We were lucky enough to see Part Two in IMAX were the visuals really got to shine. Like the first movie we enjoyed the alien look of everything as the production design team, costumers and CGI artists all did an amazing job at making a modern film that doesn’t fall in the tired tropes of what sci-fi should look like. When there’s a spaceship or otherworldly culture in Dune you can bet it looks insane, intricate and a little upsetting.

There’s also an amazing diversity in what the movie shows us, the viewers, despite most of it being, you know, sand. The glimpses we get into the metaphysical as well as other alien worlds are all amazing reprieves to the harsh deserts of Arrakis. Of particular note is the scenes involving the introduction to Feyd-Rautha which you can see in the trailers, which is shown in what appears to be black and white. These scenes show us more of the harsh environment of the Harkonnen which perfectly explains why these characters are so ruthless.

There were only one or two moments where the CGI faltered a bit and looked iffy inside of its scene, but these were the rare exceptions and it’s easy to enjoy Dune: Part Two as a spectacle.

Along with the IMAX visuals came the IMAX sound and man it’s loud. Maybe too loud in some spots, but this enhanced audio helped sell the brutal and oppressive parts of the movie. For example when a fictional machine bigger than a skyscraper is dropped onto sand and then destroyed in a huge explosion a few minutes later, all these events would feel small without the huge sound backing it up, and that’s what you got here.

As always we have to dedicate some time to audio balancing with the scourge of barely audible dialogue and too loud action continues in Hollywood. As stated there is definitely some very loud action here but the dialogue was surprisingly good when it come to actually hearing and understanding what actors or saying. It’s insane that we have to list “we could understand the dialogue” as a positive but that’s where we are. It also helps that many scenes use fake languages which need subtitles.

We also love little touches like the flying Ornithopter droning out the theatre with bass and a hum which completely sold this advanced flying vehicle that’s a cross between a dragonfly and a helicopter. By the way check out our review on the LEGO Ornithopter for more on this amazingly unique vehicle.

With our praise for the cast, visuals and sound we can now return to our main and massive problem with these Dune movies: their pacing and stories.

Part Two continues the trend of the pacing being very stop start and again leans into our view that this would have all worked better as a TV series. We’re sure that, with a tiny bit of editing, these films could have been chopped up into episodes. The naturally shorter nature of TV episodes would have fit the odd choices in ramping up and down of events in the story.

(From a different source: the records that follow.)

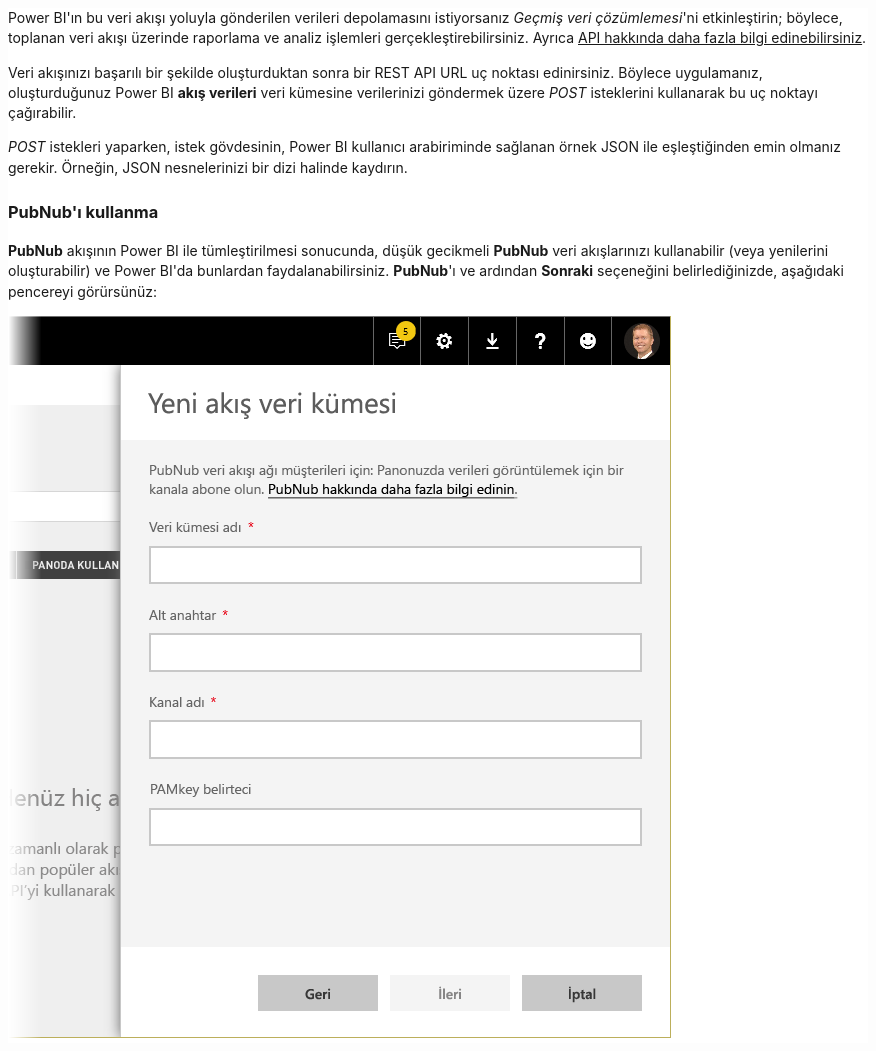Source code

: Power BI'ın bu veri akışı yoluyla gönderilen verileri depolamasını istiyorsanız *Geçmiş veri çözümlemesi*'ni etkinleştirin; böylece, toplanan veri akışı üzerinde raporlama ve analiz işlemleri gerçekleştirebilirsiniz. Ayrıca [API hakkında daha fazla bilgi edinebilirsiniz](https://msdn.microsoft.com/library/dn877544.aspx).

Veri akışınızı başarılı bir şekilde oluşturduktan sonra bir REST API URL uç noktası edinirsiniz. Böylece uygulamanız, oluşturduğunuz Power BI **akış verileri** veri kümesine verilerinizi göndermek üzere *POST* isteklerini kullanarak bu uç noktayı çağırabilir.

*POST* istekleri yaparken, istek gövdesinin, Power BI kullanıcı arabiriminde sağlanan örnek JSON ile eşleştiğinden emin olmanız gerekir. Örneğin, JSON nesnelerinizi bir dizi halinde kaydırın.

### <a name="using-pubnub"></a>PubNub'ı kullanma
**PubNub** akışının Power BI ile tümleştirilmesi sonucunda, düşük gecikmeli **PubNub** veri akışlarınızı kullanabilir (veya yenilerini oluşturabilir) ve Power BI'da bunlardan faydalanabilirsiniz. **PubNub**'ı ve ardından **Sonraki** seçeneğini belirlediğinizde, aşağıdaki pencereyi görürsünüz:

![](media/service-real-time-streaming/real-time-streaming_7.png)
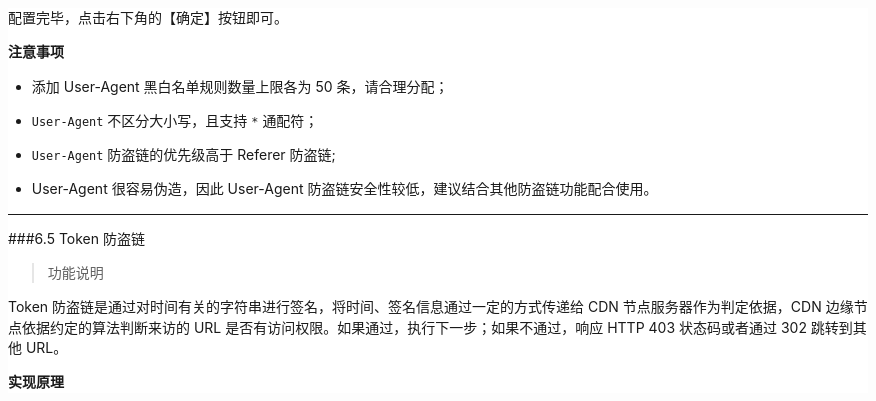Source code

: 配置完毕，点击右下角的【确定】按钮即可。


**注意事项**

 - 添加 User-Agent 黑白名单规则数量上限各为 50 条，请合理分配；

 - `User-Agent` 不区分大小写，且支持 `*` 通配符；

 - `User-Agent` 防盗链的优先级高于 Referer 防盗链;

 - User-Agent 很容易伪造，因此 User-Agent 防盗链安全性较低，建议结合其他防盗链功能配合使用。

----------

###6.5 Token 防盗链

> 功能说明

Token 防盗链是通过对时间有关的字符串进行签名，将时间、签名信息通过一定的方式传递给 CDN 节点服务器作为判定依据，CDN 边缘节点依据约定的算法判断来访的 URL 是否有访问权限。如果通过，执行下一步；如果不通过，响应 HTTP 403 状态码或者通过 302 跳转到其他 URL。

**实现原理**

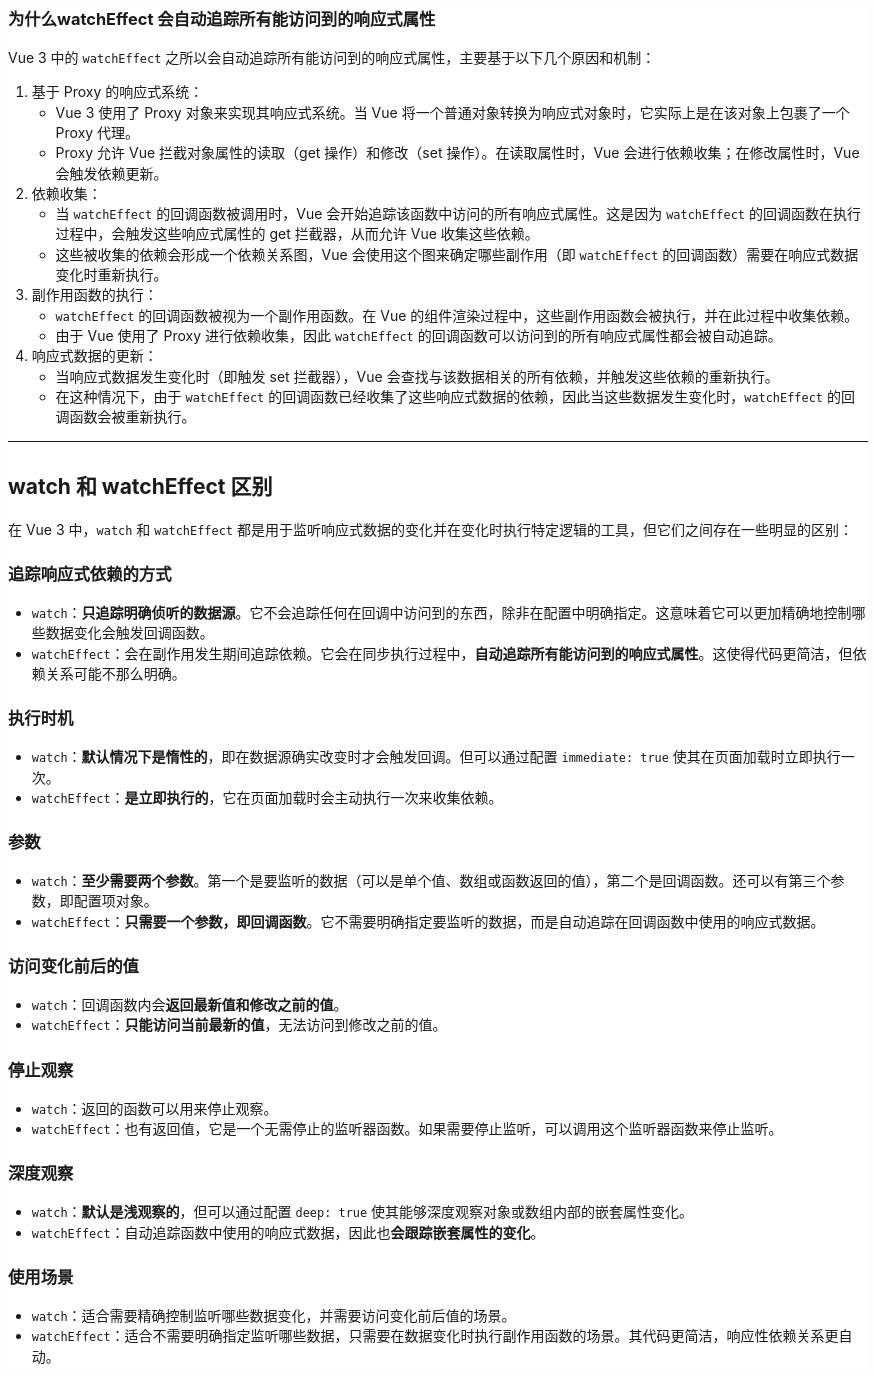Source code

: 

### **为什么watchEffect 会自动追踪所有能访问到的响应式属性**

Vue 3 中的 `watchEffect` 之所以会自动追踪所有能访问到的响应式属性，主要基于以下几个原因和机制：

1. 基于 Proxy 的响应式系统：
   - Vue 3 使用了 Proxy 对象来实现其响应式系统。当 Vue 将一个普通对象转换为响应式对象时，它实际上是在该对象上包裹了一个 Proxy 代理。
   - Proxy 允许 Vue 拦截对象属性的读取（get 操作）和修改（set 操作）。在读取属性时，Vue 会进行依赖收集；在修改属性时，Vue 会触发依赖更新。
2. 依赖收集：
   - 当 `watchEffect` 的回调函数被调用时，Vue 会开始追踪该函数中访问的所有响应式属性。这是因为 `watchEffect` 的回调函数在执行过程中，会触发这些响应式属性的 get 拦截器，从而允许 Vue 收集这些依赖。
   - 这些被收集的依赖会形成一个依赖关系图，Vue 会使用这个图来确定哪些副作用（即 `watchEffect` 的回调函数）需要在响应式数据变化时重新执行。
3. 副作用函数的执行：
   - `watchEffect` 的回调函数被视为一个副作用函数。在 Vue 的组件渲染过程中，这些副作用函数会被执行，并在此过程中收集依赖。
   - 由于 Vue 使用了 Proxy 进行依赖收集，因此 `watchEffect` 的回调函数可以访问到的所有响应式属性都会被自动追踪。
4. 响应式数据的更新：
   - 当响应式数据发生变化时（即触发 set 拦截器），Vue 会查找与该数据相关的所有依赖，并触发这些依赖的重新执行。
   - 在这种情况下，由于 `watchEffect` 的回调函数已经收集了这些响应式数据的依赖，因此当这些数据发生变化时，`watchEffect` 的回调函数会被重新执行。





----



## **watch 和 watchEffect 区别**

在 Vue 3 中，`watch` 和 `watchEffect` 都是用于监听响应式数据的变化并在变化时执行特定逻辑的工具，但它们之间存在一些明显的区别：

### **追踪响应式依赖的方式**

- `watch`：**只追踪明确侦听的数据源**。它不会追踪任何在回调中访问到的东西，除非在配置中明确指定。这意味着它可以更加精确地控制哪些数据变化会触发回调函数。
- `watchEffect`：会在副作用发生期间追踪依赖。它会在同步执行过程中，**自动追踪所有能访问到的响应式属性**。这使得代码更简洁，但依赖关系可能不那么明确。

### **执行时机**

- `watch`：**默认情况下是惰性的**，即在数据源确实改变时才会触发回调。但可以通过配置 `immediate: true` 使其在页面加载时立即执行一次。
- `watchEffect`：**是立即执行的**，它在页面加载时会主动执行一次来收集依赖。

### **参数**

- `watch`：**至少需要两个参数**。第一个是要监听的数据（可以是单个值、数组或函数返回的值），第二个是回调函数。还可以有第三个参数，即配置项对象。
- `watchEffect`：**只需要一个参数，即回调函数**。它不需要明确指定要监听的数据，而是自动追踪在回调函数中使用的响应式数据。

### **访问变化前后的值**

- `watch`：回调函数内会**返回最新值和修改之前的值**。
- `watchEffect`：**只能访问当前最新的值**，无法访问到修改之前的值。

### 停止观察

- `watch`：返回的函数可以用来停止观察。
- `watchEffect`：也有返回值，它是一个无需停止的监听器函数。如果需要停止监听，可以调用这个监听器函数来停止监听。

### **深度观察**

- `watch`：**默认是浅观察的**，但可以通过配置 `deep: true` 使其能够深度观察对象或数组内部的嵌套属性变化。
- `watchEffect`：自动追踪函数中使用的响应式数据，因此也**会跟踪嵌套属性的变化**。

### 使用场景

- `watch`：适合需要精确控制监听哪些数据变化，并需要访问变化前后值的场景。
- `watchEffect`：适合不需要明确指定监听哪些数据，只需要在数据变化时执行副作用函数的场景。其代码更简洁，响应性依赖关系更自动。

This would also help smooth over the other pacing problems like not knowing how long it takes for everything in the story to happen. Sometimes it feels like everything is happening over a few hours or a day, and other times it feels like we’ve lost months of time in jumps that may or may not have happened.

This hampers the enjoyment of the story as it is difficult to build towards an emotional or narrative payoff with events happening so haphazardly. The ensemble cast may draw people to the theatres with star power but this is balanced out by the fact that each character gets little screen time. If we aren’t doing a TV show or more movies, it maybe would have served the overall project if some characters were cut so that the remaining ones could get more time to shine.

Despite these issues we don’t want to downplay the good time we had with Part Two and how we’re sure that Dune fans, Villeneuve fans and the casual movie goers will have a great day out at the movies when they pick to see it.

Dune: Part Two is another amazing movie from Denis Villeneuve that still gets our recommendation and insistence to not only see it in theatres, but also spend the extra money for IMAX. Unfortunately the bizarre pacing stops this from being an instant modern classic and we found ourselves picking Part One as the better overall movie.